Жившие в Урге русские если сами и не видали еврейских погромов, то, по крайней мере, знали, что такое бывает. Но когда в ночь на 5 февраля, после пожара на Захадыре, начались грабежи еврейских домов, а затем и зверские убийства евреев, для монголов смысл происходящего был совершенно недоступен. Даже монгольские князья, не говоря уж о простых кочевниках, понятия не имели, что Унгерн видит в них последнюю надежду «испорченного Западом человечества». Им и в голову не приходило считать евреев, которых они не очень-то отличали от других европейцев, эманацией мирового зла и опаснейшими врагами «жёлтой расы». Монголы попросту не в состоянии были понять, почему «цаган орос» «белые русские» убивают «хара орос» «чёрных русских», хотя они всегда мирно жили и торговали бок о бок. Объяснение, что это «жиды-коммунисты», которые хотят отобрать у кочевников «их главное богатство – табуны и стада», мало кого удовлетворяло. Да и кто мог всерьёз поверить, будто такие замыслы лелеял, например, добрейший хозяин пекарни Мошкович? После того как он был убит, монгольские знакомые Волкова настойчиво пытались выяснить, «что плохого сделал этот всем известный, всеми любимый старик». Кое-кто из русских, вероятно, успокаивал свою совесть тем, что все евреи – потенциальные большевики. Монголы такого утешения были лишены.

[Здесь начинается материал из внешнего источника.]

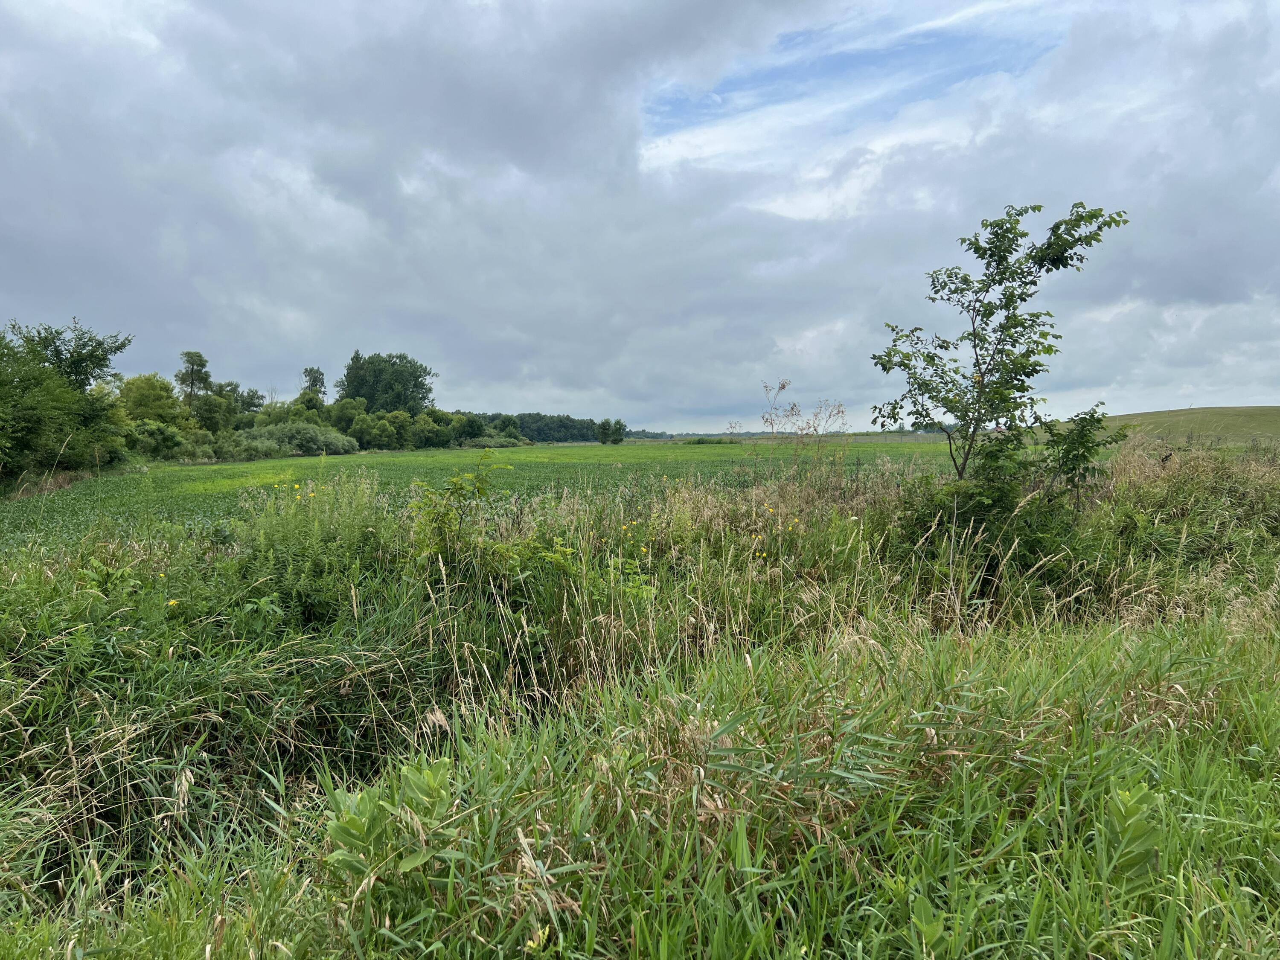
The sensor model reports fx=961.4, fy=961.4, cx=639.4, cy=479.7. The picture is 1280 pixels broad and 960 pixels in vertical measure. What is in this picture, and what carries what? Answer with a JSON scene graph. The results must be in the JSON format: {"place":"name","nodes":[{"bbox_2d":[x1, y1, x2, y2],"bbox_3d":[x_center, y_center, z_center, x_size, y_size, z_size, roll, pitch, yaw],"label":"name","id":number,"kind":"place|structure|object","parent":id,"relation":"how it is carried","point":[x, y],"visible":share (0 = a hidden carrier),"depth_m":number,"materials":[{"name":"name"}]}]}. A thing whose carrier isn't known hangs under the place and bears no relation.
{"place":"outdoors","nodes":[
{"label":"outdoors","id":0,"kind":"place"},
{"bbox_2d":[0,438,971,548],"label":"crop field","id":1,"kind":"structure","parent":0,"point":[571,450],"materials":[{"name":"green plant"}]},
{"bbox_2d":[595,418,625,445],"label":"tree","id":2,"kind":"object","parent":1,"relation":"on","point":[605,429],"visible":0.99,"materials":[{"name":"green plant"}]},
{"bbox_2d":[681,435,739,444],"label":"shrub","id":3,"kind":"object","parent":1,"relation":"on","point":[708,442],"visible":0.87,"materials":[{"name":"green plant"}]},
{"bbox_2d":[0,0,1279,430],"label":"sky","id":4,"kind":"structure","parent":0,"point":[730,399],"materials":[{"name":"grey"}]},
{"bbox_2d":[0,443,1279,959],"label":"grass verge","id":5,"kind":"structure","parent":0,"point":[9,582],"materials":[{"name":"green plant"}]},
{"bbox_2d":[165,597,179,607],"bbox_3d":[-2.554,0.680,5.250,0.076,0.090,0.079,2,3,35],"label":"yellow flower","id":6,"kind":"object","parent":5,"relation":"on","point":[173,603],"visible":0.71,"depth_m":5.24,"materials":[{"name":"yellow plant"}]},
{"bbox_2d":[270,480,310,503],"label":"yellow flower","id":7,"kind":"object","parent":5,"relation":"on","point":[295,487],"visible":0.8,"depth_m":8.11,"materials":[{"name":"yellow plant"}]},
{"bbox_2d":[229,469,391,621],"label":"weed","id":8,"kind":"object","parent":5,"relation":"on","point":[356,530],"visible":0.68,"depth_m":6.34,"materials":[{"name":"green plant"}]},
{"bbox_2d":[324,755,455,886],"bbox_3d":[-0.687,1.014,2.706,0.436,0.461,0.481,0,3,0],"label":"leafy plant","id":9,"kind":"object","parent":5,"relation":"on","point":[343,829],"visible":0.68,"depth_m":2.69,"materials":[{"name":"green plant"}]},
{"bbox_2d":[408,451,513,574],"bbox_3d":[-1.189,0.360,6.362,0.776,1.104,0.800,0,3,0],"label":"shrub","id":10,"kind":"object","parent":5,"relation":"on","point":[446,514],"visible":0.89,"depth_m":6.31,"materials":[{"name":"green plant"}]},
{"bbox_2d":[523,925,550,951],"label":"yellow flower","id":11,"kind":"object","parent":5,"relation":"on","point":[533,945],"visible":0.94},
{"bbox_2d":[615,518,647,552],"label":"yellow flower","id":12,"kind":"object","parent":5,"relation":"on","point":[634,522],"visible":0.79,"depth_m":7.01,"materials":[{"name":"yellow plant"}]},
{"bbox_2d":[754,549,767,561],"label":"yellow flower","id":13,"kind":"object","parent":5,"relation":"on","point":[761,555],"visible":0.8,"depth_m":6.74,"materials":[{"name":"yellow plant"}]},
{"bbox_2d":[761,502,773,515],"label":"yellow flower","id":14,"kind":"object","parent":5,"relation":"on","point":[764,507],"visible":0.91,"depth_m":7.96,"materials":[{"name":"yellow plant"}]},
{"bbox_2d":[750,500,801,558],"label":"yellow flower","id":15,"kind":"object","parent":5,"relation":"on","point":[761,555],"visible":0.75,"depth_m":7.59,"materials":[{"name":"yellow plant"}]},
{"bbox_2d":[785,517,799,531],"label":"yellow flower","id":16,"kind":"object","parent":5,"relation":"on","point":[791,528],"visible":0.84,"depth_m":7.85,"materials":[{"name":"yellow plant"}]},
{"bbox_2d":[759,381,850,478],"bbox_3d":[1.758,-0.162,10.323,1.052,1.765,1.073,0,3,0],"label":"dry weed","id":17,"kind":"object","parent":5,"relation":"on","point":[783,385],"visible":0.83,"depth_m":10.28,"materials":[{"name":"plant"}]},
{"bbox_2d":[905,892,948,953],"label":"leafy plant","id":18,"kind":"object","parent":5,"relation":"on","point":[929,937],"visible":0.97,"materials":[{"name":"green plant"}]},
{"bbox_2d":[868,199,1130,484],"bbox_3d":[2.667,-0.675,7.448,1.769,2.890,1.723,0,3,0],"label":"young tree","id":19,"kind":"object","parent":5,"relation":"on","point":[1002,251],"visible":0.98,"depth_m":7.33,"materials":[{"name":"green plant"}]},
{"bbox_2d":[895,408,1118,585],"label":"shrub","id":20,"kind":"object","parent":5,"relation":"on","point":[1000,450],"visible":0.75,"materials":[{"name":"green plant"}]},
{"bbox_2d":[1038,404,1122,510],"bbox_3d":[3.528,0.022,7.818,0.712,1.283,0.742,0,3,0],"label":"shrub","id":21,"kind":"object","parent":5,"relation":"on","point":[1077,455],"visible":0.89,"depth_m":7.74,"materials":[{"name":"green plant"}]},
{"bbox_2d":[1102,784,1163,880],"bbox_3d":[1.377,1.029,2.689,0.227,0.376,0.244,0,3,0],"label":"weed plant","id":22,"kind":"object","parent":5,"relation":"on","point":[1127,797],"visible":0.63,"depth_m":2.67,"materials":[{"name":"green plant"}]},
{"bbox_2d":[1070,405,1279,447],"label":"hill","id":23,"kind":"structure","parent":0,"point":[1249,410],"materials":[{"name":"green plant"}]},
{"label":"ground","id":24,"kind":"structure","parent":0},
{"bbox_2d":[0,317,135,490],"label":"tree","id":25,"kind":"object","parent":24,"relation":"on","point":[94,350],"visible":0.97,"depth_m":27.57,"materials":[{"name":"green plant"}]},
{"bbox_2d":[117,372,185,428],"label":"tree","id":26,"kind":"object","parent":24,"relation":"on","point":[152,388],"visible":0.68,"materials":[{"name":"green plant"}]},
{"bbox_2d":[126,420,184,459],"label":"shrub","id":27,"kind":"object","parent":24,"relation":"on","point":[155,431],"visible":0.81,"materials":[{"name":"green plant"}]},
{"bbox_2d":[175,349,212,415],"label":"tree","id":28,"kind":"object","parent":24,"relation":"on","point":[192,364],"visible":0.74,"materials":[{"name":"plant"}]},
{"bbox_2d":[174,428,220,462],"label":"shrub","id":29,"kind":"object","parent":24,"relation":"on","point":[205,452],"visible":0.78,"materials":[{"name":"green plant"}]},
{"bbox_2d":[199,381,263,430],"label":"tree","id":30,"kind":"object","parent":24,"relation":"on","point":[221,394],"visible":0.67,"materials":[{"name":"green plant"}]},
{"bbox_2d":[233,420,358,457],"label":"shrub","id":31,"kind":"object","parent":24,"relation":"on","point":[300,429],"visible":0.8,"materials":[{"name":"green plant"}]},
{"bbox_2d":[300,366,326,400],"label":"tree","id":32,"kind":"object","parent":24,"relation":"on","point":[306,372],"visible":0.59,"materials":[{"name":"green plant"}]},
{"bbox_2d":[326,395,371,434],"label":"tree","id":33,"kind":"object","parent":24,"relation":"on","point":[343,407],"visible":0.62,"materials":[{"name":"green plant"}]},
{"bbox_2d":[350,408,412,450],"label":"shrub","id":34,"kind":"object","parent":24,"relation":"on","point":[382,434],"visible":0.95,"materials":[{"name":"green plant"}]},
{"bbox_2d":[334,349,433,414],"label":"tree","id":35,"kind":"object","parent":24,"relation":"on","point":[369,399],"visible":0.87,"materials":[{"name":"green plant"}]},
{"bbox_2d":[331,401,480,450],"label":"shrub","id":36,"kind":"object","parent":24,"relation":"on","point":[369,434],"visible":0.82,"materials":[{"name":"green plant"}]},
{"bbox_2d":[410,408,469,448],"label":"trees","id":37,"kind":"object","parent":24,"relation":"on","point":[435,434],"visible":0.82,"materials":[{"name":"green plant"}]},
{"bbox_2d":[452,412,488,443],"label":"tree","id":38,"kind":"object","parent":24,"relation":"on","point":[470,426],"visible":0.72,"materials":[{"name":"green plant"}]},
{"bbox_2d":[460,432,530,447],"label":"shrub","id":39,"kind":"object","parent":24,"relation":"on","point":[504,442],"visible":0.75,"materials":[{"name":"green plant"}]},
{"bbox_2d":[477,412,648,443],"label":"tree line","id":40,"kind":"object","parent":24,"relation":"on","point":[525,423],"visible":0.37,"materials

Веками воспитываемые в духе буддийской ахимсы, потомки воинов Чингисхана давно превратились едва ли не в самый миролюбивый из азиатских народов. В Монголии даже преступников приговаривали к смерти лишь в исключительных случаях, а теперь людей убивали прямо на улицах. Рассказывали, что, когда одна молодая еврейка, спасаясь от насилия, бритвой только что убитого мужа перерезала себе горло, её тело, за ноги привязанное верёвкой к седлу, протащили по всему городу и выбросили на свалку.
Но верность и преданность монголов Унгерн ценил справедливо. В одной еврейской семье, поголовно вырезанной казаками, нянька-монголка успела схватить младенца, побежала с ним в церковь при бывшем русском консульствеи упросила священника тут же его крестить. Вломившимся следом казакам было сказано, что ребёнок уже христианин, тогда они в ярости зарубили его спасительницу.